------ 演習文 ------
うちの方でもテレビ東京は見られないのでしたorz
Sexyな安藤さんを見たかったのですが、残念です。
まあ、まだシーズンは終わっていないので、次に期待します。
by PseuDoctor (2008-01-24 22:52) 

pooh

> PseuDoctorさん

でもこれ、エキシビジョンナンバーなんですよ。
エキシビジョンに出られるだけの成績を、これから期待したいところですよね。
by pooh (2008-01-24 23:40) 

PseuDoctor

こんばんは。

>でもこれ、エキシビジョンナンバーなんですよ。
ああぁ、そうなんですか。それはまた、競技とは違う味わいがあったことでしょう。
では最悪の場合、もう二度と見られないという可能性もありますね。ということで、

>エキシビジョンに出られるだけの成績を、これから期待したいところですよね。
に完全に同意します。おそらく、大丈夫だと思います。思いたいですね。
by PseuDoctor (2008-01-26 22:43) 

pooh

> PseuDoctorさん

お分かりいただけると思いますが、そう云うわけで実は「勝敗のないエキシビジョンに『勝負師』安藤美姫がなんと本気で取り組んでいる」と云うのがいちばん凄いことだったりします。
by pooh (2008-01-27 09:15) 

黒猫亭

>poohさん

>>「勝敗のないエキシビジョンに『勝負師』安藤美姫がなんと本気で取り組んでいる」

オレの印象では、安藤美姫という選手はメンタルの部分で妙に脆いところを抱えていて、それが思わしく勝てない原因じゃないかと思っているんですが、その辺どうなんですかね? スポーツ選手一般がそうですけど、思春期前は天与の才能で注目された選手が、大人になって知恵が附くに従って世間のプレッシャーや悪意を識り、メンタル面で問題を抱えるようになる。ある意味、安藤美姫というのはアイドル的に注目されただけにそういうプロセスで辛酸を嘗めた選手じゃないかな、と。

その点、同じように小さな頃から注目と期待を掛けられたアイドル的存在である浅田真央が未だに少女的な無垢さを喪わず、世間的なプレッシャーや悪意のようなものから超越したポジションにいて、妙にメンタルが強い印象があるのが何とも対照的に感じるんですが。

この辺、ちょっとそちらのご家内のお詳しい人なんかのご意見なんかも交えて伺えたら参考になるんですが(笑)。
by 黒猫亭 (2008-01-27 15:45) 

pooh

> 黒猫亭さん

ぼくはおっしゃる通りだと思います。ファンを自認されているPseuDoctorさんのご意見は分かりませんが。

ただ(非常に微妙な話ですが)彼女は「勝てて来た」訳ではなくて、自覚的に闘い、「勝って来た」選手なんだと思うんですよ。とんでもない才能の持ち主ですが、その才能で比較的幼いときから勝とうとして勝って来た、ある意味選手としてはナチュラルに闘士型のキャラクターで。変な話、あのアイドル視はだから本人にもよく理解できなくて、だから精神的ギャップがひどかったのではないかと。つれあいにも聴いてみますが。
------ データセット ------
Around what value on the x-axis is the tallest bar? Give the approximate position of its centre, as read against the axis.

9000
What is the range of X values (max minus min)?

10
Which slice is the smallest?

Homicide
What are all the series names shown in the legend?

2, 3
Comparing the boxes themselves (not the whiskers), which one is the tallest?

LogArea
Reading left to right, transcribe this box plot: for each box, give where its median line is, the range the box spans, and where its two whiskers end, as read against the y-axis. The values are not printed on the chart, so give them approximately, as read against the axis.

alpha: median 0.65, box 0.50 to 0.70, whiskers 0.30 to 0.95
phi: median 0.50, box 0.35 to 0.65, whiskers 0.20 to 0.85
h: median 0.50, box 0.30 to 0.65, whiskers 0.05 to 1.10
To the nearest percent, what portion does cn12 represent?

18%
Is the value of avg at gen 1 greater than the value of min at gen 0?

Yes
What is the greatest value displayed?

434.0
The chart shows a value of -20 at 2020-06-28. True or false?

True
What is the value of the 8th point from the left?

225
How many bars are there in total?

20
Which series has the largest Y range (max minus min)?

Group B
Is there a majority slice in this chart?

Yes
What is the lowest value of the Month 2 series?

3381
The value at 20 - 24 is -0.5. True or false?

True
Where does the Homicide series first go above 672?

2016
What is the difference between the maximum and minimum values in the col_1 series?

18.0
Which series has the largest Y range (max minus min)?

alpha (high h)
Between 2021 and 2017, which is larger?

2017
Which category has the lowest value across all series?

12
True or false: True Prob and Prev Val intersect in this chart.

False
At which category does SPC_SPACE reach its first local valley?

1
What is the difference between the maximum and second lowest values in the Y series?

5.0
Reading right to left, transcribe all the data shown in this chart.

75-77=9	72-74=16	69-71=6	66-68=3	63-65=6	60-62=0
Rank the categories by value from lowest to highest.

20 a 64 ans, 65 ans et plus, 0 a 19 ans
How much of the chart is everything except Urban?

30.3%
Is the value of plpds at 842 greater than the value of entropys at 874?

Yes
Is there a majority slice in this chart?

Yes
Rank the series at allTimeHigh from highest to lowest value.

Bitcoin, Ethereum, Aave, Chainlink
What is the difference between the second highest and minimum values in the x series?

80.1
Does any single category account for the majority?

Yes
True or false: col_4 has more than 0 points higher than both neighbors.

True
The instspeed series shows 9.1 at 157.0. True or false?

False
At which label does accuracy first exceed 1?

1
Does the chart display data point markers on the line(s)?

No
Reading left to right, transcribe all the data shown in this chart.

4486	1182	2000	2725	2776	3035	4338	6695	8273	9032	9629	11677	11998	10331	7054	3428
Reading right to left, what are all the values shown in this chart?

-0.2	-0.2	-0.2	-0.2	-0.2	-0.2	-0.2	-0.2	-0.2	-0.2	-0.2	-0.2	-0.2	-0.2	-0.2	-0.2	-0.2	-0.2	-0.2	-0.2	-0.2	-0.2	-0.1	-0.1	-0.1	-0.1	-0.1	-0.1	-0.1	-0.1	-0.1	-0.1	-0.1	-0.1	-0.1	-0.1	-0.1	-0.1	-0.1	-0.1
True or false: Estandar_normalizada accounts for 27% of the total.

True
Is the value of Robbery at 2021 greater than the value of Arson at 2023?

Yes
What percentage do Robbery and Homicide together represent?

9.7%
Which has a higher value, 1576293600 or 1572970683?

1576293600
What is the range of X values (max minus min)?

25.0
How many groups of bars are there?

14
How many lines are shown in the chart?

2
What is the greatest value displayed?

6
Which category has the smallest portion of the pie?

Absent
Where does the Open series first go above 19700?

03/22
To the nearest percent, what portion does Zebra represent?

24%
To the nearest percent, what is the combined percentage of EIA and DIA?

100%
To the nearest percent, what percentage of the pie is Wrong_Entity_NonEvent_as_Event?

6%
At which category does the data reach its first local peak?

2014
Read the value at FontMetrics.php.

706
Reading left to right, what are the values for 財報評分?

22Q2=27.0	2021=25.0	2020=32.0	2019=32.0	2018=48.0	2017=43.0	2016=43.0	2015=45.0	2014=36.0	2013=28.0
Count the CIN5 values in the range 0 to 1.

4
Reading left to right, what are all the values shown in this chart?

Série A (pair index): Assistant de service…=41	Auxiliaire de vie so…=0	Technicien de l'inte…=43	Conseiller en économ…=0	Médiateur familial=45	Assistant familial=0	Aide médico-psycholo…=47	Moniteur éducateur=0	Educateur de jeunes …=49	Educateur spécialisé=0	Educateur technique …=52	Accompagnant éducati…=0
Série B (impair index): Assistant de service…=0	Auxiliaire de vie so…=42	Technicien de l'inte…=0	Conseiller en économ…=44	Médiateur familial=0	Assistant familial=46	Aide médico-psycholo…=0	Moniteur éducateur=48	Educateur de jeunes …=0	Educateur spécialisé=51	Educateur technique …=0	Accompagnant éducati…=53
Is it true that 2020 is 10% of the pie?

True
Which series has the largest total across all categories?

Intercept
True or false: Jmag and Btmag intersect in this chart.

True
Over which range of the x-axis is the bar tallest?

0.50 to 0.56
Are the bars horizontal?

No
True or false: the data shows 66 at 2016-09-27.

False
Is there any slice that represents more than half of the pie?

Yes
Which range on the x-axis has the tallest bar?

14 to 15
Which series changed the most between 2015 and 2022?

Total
------
読解の応用
A. 安藤美姫についてのコメント欄で、poohは安藤美姫の「精神的ギャップがひどかった」理由をどう考えていますか。1〜3文で説明してください。
B. 安藤美姫についてのコメント欄の続きを書いてください。
このデータは、安藤美姫についてのコメント欄とは別の資料です。

番号別解答
A. 安藤美姫は才能によって「勝てて来た」選手ではなく、幼いころから自覚的に闘って「勝って来た」闘士型の選手だとpoohは見ています。そのため、アイドル視されることが本人にもよく理解できず、精神的ギャップがひどくなったのではないかと考えています。

B.
真央はその辺り、「勝てて来た」選手です。なので今、多分はじめて「勝てない」ケースにぶつかってとまどっている、とかそう云うステージにいるのではないかと(どんだけの才能なんだ、と云う気もしますが)。
でも彼女の闘志はどうも内側に向かう傾向がある気がします。強烈な完璧主義者だと思うんですが、それはどうも競うためのものではないような。そう云う辺り、外乱にメンタルが惑わされない傾向に現れているのではないかと(ただ逆に、自分の思いもよらない失敗をしたときには、そのリカバリと云う点で意外なほど脆さを見せる場合が多いようにも思います。多分これは「対自分」と云う方向に意識が向いているからかな、なんて推測します)。

この辺り、スケートと云う競技は内面が出るのかなぁ、とか感じます。正直真央の演技はどれだけ綺麗でも、安藤美姫や(例えば)サーシャのようにある意味メンタル的に脆さを抱えた選手の演技にある「生き様が滑りだ!」的に生々しく訴えてくるものをぼくは感じなかったりします。もっとも、そう云うものばかりが表現されるべきものではないですけどね。
内面、と云う話で云えば、「超変人」荒川静香の滑りも浮世離れしていて、その辺り実は真央と似ていたのかも、と云う気がします。
by pooh (2008-01-27 16:11)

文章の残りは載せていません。